Text zur Prüfung:
•••••

Wahrscheinlich ist es richtig, ein Büro mit einem Klimaschutzkonzept zu beauftragen. Das zeigt aber doch gleichzeitig: Wir sind mit Bordmitteln dazu nicht in der Lage. Und das ist ernüchternd.
 
Ich habe leider den Eindruck, dass die Verwaltungsspitze dem für unsere Zukunft entscheidenden Thema der Klimakatastrophe nicht das erforderliche Gewicht einräumt. Beispiel? - Nur ein kurzer Rückblick auf die Umweltausschusssitzung der letzten Woche. Was haben die Besucher*innen und die Ausschussmitglieder erlebt? Ausführliche Vorträge zum Zustand unser Straßen und zur Ausweisung von Naturschutzgebieten, aber kein einziges Wort der Erläuterung zu der Beschlussvorlage, über die wir heute entscheiden. Im November wurde sie übrigens aus Zeitgründen abgesetzt.
 
Kurz zu den Maßnahmen:
 
In der Auflistung gibt es einige kleine Leuchttürme. Die kommen aber im wesentlichen, das sei auch gesagt, nicht aus dem Rathaus, sondern durch unsere Gesellschaften bzw. Eigenbetrieben, also Stadtentwässerung, Abfallzweckverband, Stadtwerke.

•••••

Einträge:
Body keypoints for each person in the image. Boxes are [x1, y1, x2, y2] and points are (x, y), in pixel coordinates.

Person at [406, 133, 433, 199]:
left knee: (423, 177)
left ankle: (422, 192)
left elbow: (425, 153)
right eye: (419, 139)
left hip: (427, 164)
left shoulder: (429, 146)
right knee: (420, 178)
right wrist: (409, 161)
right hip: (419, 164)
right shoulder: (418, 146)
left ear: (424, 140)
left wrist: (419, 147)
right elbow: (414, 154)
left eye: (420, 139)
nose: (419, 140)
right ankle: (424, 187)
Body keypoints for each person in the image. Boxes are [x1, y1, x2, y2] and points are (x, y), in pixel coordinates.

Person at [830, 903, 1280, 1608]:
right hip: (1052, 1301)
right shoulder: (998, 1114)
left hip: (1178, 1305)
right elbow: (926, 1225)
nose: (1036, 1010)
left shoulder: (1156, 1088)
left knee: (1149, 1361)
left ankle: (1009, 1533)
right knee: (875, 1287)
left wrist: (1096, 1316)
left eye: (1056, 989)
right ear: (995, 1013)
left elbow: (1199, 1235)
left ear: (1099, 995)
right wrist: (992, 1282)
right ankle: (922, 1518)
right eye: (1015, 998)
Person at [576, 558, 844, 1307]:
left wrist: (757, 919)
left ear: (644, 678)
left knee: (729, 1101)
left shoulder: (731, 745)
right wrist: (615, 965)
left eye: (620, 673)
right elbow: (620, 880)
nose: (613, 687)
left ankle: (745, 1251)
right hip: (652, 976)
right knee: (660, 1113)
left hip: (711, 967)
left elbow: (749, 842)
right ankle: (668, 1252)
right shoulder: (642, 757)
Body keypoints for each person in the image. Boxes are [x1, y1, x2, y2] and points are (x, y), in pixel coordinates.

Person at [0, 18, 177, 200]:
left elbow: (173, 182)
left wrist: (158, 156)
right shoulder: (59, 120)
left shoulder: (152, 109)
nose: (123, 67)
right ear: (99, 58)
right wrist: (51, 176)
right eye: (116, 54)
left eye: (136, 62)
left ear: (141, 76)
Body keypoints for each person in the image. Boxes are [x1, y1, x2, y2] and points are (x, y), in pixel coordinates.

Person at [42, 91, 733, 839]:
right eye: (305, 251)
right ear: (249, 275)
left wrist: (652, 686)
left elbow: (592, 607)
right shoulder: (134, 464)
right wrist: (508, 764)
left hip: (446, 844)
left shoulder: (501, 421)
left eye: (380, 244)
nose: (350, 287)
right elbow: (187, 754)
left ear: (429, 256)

•••••

Zu erledigende Aufgaben:
- 1) In welchem Monat wurde die Beschlussvorlage laut dem Text zum Klimaschutzkonzept aus Zeitgründen abgesetzt?
- 2) Nenne alle Gesellschaften bzw. Eigenbetriebe, die der Text zum Klimaschutzkonzept als Herkunft der „kleinen Leuchttürme“ aufzählt.

Antworten je Aufgabe:
- 1) Im November.

- 2) Stadtentwässerung, Abfallzweckverband, Stadtwerke